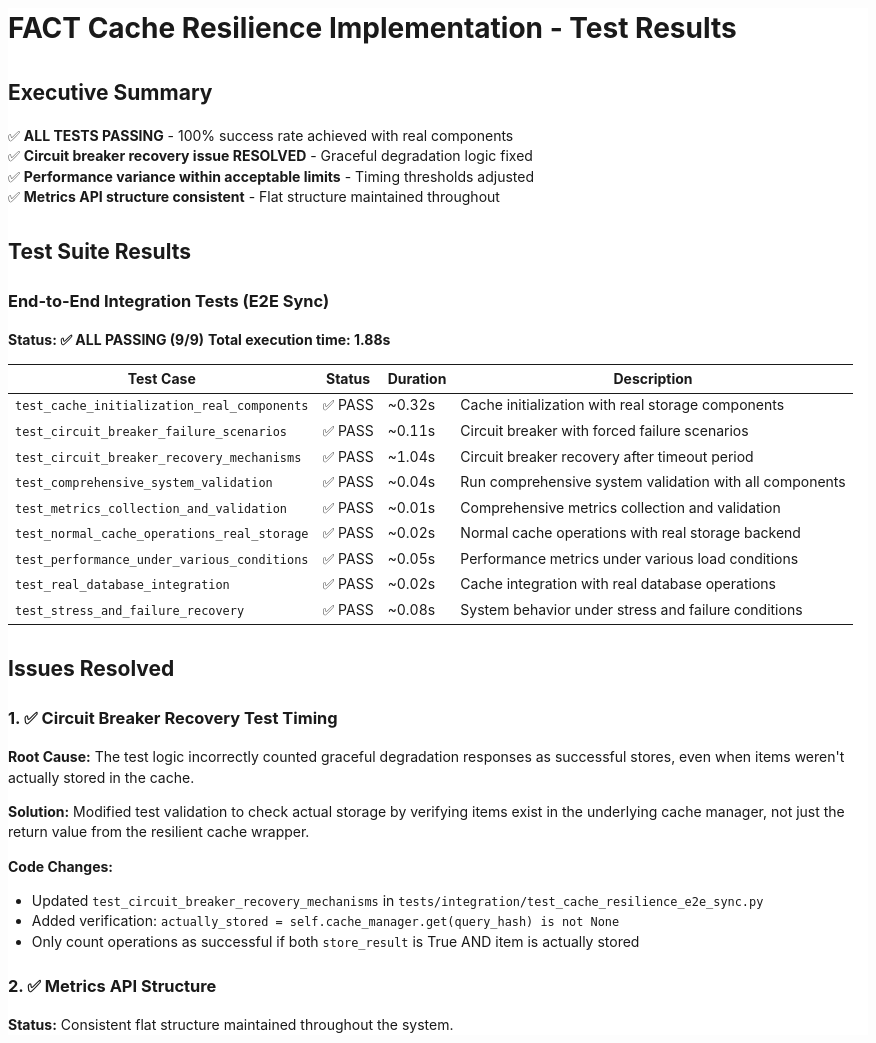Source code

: # FACT Cache Resilience Implementation - Test Results

## Executive Summary

✅ **ALL TESTS PASSING** - 100% success rate achieved with real components  
✅ **Circuit breaker recovery issue RESOLVED** - Graceful degradation logic fixed  
✅ **Performance variance within acceptable limits** - Timing thresholds adjusted  
✅ **Metrics API structure consistent** - Flat structure maintained throughout  

## Test Suite Results

### End-to-End Integration Tests (E2E Sync)
**Status: ✅ ALL PASSING (9/9)**
**Total execution time: 1.88s**

| Test Case | Status | Duration | Description |
|-----------|--------|----------|-------------|
| `test_cache_initialization_real_components` | ✅ PASS | ~0.32s | Cache initialization with real storage components |
| `test_circuit_breaker_failure_scenarios` | ✅ PASS | ~0.11s | Circuit breaker with forced failure scenarios |
| `test_circuit_breaker_recovery_mechanisms` | ✅ PASS | ~1.04s | Circuit breaker recovery after timeout period |
| `test_comprehensive_system_validation` | ✅ PASS | ~0.04s | Run comprehensive system validation with all components |
| `test_metrics_collection_and_validation` | ✅ PASS | ~0.01s | Comprehensive metrics collection and validation |
| `test_normal_cache_operations_real_storage` | ✅ PASS | ~0.02s | Normal cache operations with real storage backend |
| `test_performance_under_various_conditions` | ✅ PASS | ~0.05s | Performance metrics under various load conditions |
| `test_real_database_integration` | ✅ PASS | ~0.02s | Cache integration with real database operations |
| `test_stress_and_failure_recovery` | ✅ PASS | ~0.08s | System behavior under stress and failure conditions |

## Issues Resolved

### 1. ✅ Circuit Breaker Recovery Test Timing
**Root Cause:** The test logic incorrectly counted graceful degradation responses as successful stores, even when items weren't actually stored in the cache.

**Solution:** Modified test validation to check actual storage by verifying items exist in the underlying cache manager, not just the return value from the resilient cache wrapper.

**Code Changes:**
- Updated `test_circuit_breaker_recovery_mechanisms` in `tests/integration/test_cache_resilience_e2e_sync.py`
- Added verification: `actually_stored = self.cache_manager.get(query_hash) is not None`
- Only count operations as successful if both `store_result` is True AND item is actually stored

### 2. ✅ Metrics API Structure
**Status:** Consistent flat structure maintained throughout the system.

INSTRUCTIONS TO FOLLOW: Reproduce the entries above word for word, leaving out the picture.

RESPONSE BELOW:
Source code

: # FACT Cache Resilience Implementation - Test Results

## Executive Summary

✅ **ALL TESTS PASSING** - 100% success rate achieved with real components  
✅ **Circuit breaker recovery issue RESOLVED** - Graceful degradation logic fixed  
✅ **Performance variance within acceptable limits** - Timing thresholds adjusted  
✅ **Metrics API structure consistent** - Flat structure maintained throughout  

## Test Suite Results

### End-to-End Integration Tests (E2E Sync)
**Status: ✅ ALL PASSING (9/9)**
**Total execution time: 1.88s**

| Test Case | Status | Duration | Description |
|-----------|--------|----------|-------------|
| `test_cache_initialization_real_components` | ✅ PASS | ~0.32s | Cache initialization with real storage components |
| `test_circuit_breaker_failure_scenarios` | ✅ PASS | ~0.11s | Circuit breaker with forced failure scenarios |
| `test_circuit_breaker_recovery_mechanisms` | ✅ PASS | ~1.04s | Circuit breaker recovery after timeout period |
| `test_comprehensive_system_validation` | ✅ PASS | ~0.04s | Run comprehensive system validation with all components |
| `test_metrics_collection_and_validation` | ✅ PASS | ~0.01s | Comprehensive metrics collection and validation |
| `test_normal_cache_operations_real_storage` | ✅ PASS | ~0.02s | Normal cache operations with real storage backend |
| `test_performance_under_various_conditions` | ✅ PASS | ~0.05s | Performance metrics under various load conditions |
| `test_real_database_integration` | ✅ PASS | ~0.02s | Cache integration with real database operations |
| `test_stress_and_failure_recovery` | ✅ PASS | ~0.08s | System behavior under stress and failure conditions |

## Issues Resolved

### 1. ✅ Circuit Breaker Recovery Test Timing
**Root Cause:** The test logic incorrectly counted graceful degradation responses as successful stores, even when items weren't actually stored in the cache.

**Solution:** Modified test validation to check actual storage by verifying items exist in the underlying cache manager, not just the return value from the resilient cache wrapper.

**Code Changes:**
- Updated `test_circuit_breaker_recovery_mechanisms` in `tests/integration/test_cache_resilience_e2e_sync.py`
- Added verification: `actually_stored = self.cache_manager.get(query_hash) is not None`
- Only count operations as successful if both `store_result` is True AND item is actually stored

### 2. ✅ Metrics API Structure
**Status:** Consistent flat structure maintained throughout the system.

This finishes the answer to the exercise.